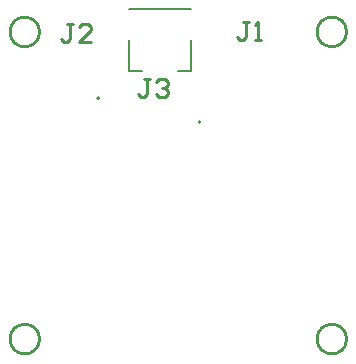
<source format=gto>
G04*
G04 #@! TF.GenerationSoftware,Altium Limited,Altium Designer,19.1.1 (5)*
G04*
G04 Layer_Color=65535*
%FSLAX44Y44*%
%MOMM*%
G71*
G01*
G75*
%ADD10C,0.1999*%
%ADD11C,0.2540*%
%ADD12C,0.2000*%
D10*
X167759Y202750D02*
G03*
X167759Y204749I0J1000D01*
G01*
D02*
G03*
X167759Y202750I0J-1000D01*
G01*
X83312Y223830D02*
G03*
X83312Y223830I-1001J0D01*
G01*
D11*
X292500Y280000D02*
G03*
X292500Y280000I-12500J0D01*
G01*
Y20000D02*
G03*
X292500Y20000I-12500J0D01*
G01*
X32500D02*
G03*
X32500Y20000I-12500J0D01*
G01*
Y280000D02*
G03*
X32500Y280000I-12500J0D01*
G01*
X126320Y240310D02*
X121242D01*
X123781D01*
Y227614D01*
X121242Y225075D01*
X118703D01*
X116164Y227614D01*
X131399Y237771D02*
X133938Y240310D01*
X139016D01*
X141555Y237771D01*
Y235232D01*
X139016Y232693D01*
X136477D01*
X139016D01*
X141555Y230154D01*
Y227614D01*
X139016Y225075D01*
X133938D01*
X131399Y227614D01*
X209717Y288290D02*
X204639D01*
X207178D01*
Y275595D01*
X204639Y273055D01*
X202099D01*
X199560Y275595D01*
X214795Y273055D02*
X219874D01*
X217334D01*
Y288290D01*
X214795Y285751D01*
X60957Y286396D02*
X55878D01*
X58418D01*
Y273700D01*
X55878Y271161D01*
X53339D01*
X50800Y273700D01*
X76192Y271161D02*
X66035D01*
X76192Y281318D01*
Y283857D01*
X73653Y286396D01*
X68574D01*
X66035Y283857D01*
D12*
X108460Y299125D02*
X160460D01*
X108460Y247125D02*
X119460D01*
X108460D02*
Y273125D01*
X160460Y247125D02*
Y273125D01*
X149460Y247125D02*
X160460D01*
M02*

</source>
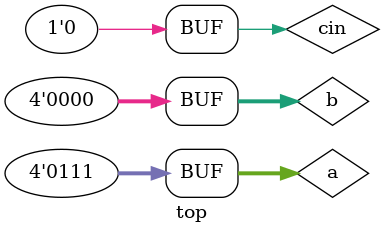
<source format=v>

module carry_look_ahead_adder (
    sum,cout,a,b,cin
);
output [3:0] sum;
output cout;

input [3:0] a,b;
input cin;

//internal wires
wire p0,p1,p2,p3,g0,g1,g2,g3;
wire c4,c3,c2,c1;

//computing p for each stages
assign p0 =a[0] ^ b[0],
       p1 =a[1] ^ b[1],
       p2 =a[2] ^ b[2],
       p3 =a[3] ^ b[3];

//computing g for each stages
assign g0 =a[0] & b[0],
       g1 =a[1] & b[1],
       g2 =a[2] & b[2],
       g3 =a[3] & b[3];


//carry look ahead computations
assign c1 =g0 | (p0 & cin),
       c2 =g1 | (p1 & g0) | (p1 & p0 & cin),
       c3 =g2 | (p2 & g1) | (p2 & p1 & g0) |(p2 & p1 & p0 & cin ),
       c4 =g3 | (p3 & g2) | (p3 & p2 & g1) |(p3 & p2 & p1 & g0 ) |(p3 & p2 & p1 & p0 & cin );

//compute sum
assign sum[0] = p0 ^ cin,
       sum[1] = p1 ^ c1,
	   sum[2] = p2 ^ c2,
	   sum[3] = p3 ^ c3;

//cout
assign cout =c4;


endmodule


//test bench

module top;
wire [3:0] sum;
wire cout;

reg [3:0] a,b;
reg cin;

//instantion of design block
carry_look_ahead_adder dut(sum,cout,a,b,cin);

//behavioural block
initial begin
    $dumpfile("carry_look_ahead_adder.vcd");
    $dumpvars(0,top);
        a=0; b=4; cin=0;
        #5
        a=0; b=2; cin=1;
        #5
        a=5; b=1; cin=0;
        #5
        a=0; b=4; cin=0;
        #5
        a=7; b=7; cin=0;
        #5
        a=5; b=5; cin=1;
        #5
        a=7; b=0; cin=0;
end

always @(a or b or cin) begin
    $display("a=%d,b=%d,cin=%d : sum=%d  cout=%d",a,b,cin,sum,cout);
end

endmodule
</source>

....................

▸ **Problem details**: Look over the entries above. Copy every line that contains the word "cout".

▸ **Finished task**:
    sum,cout,a,b,cin
output cout;
//cout
assign cout =c4;
wire cout;
carry_look_ahead_adder dut(sum,cout,a,b,cin);
    $display("a=%d,b=%d,cin=%d : sum=%d  cout=%d",a,b,cin,sum,cout);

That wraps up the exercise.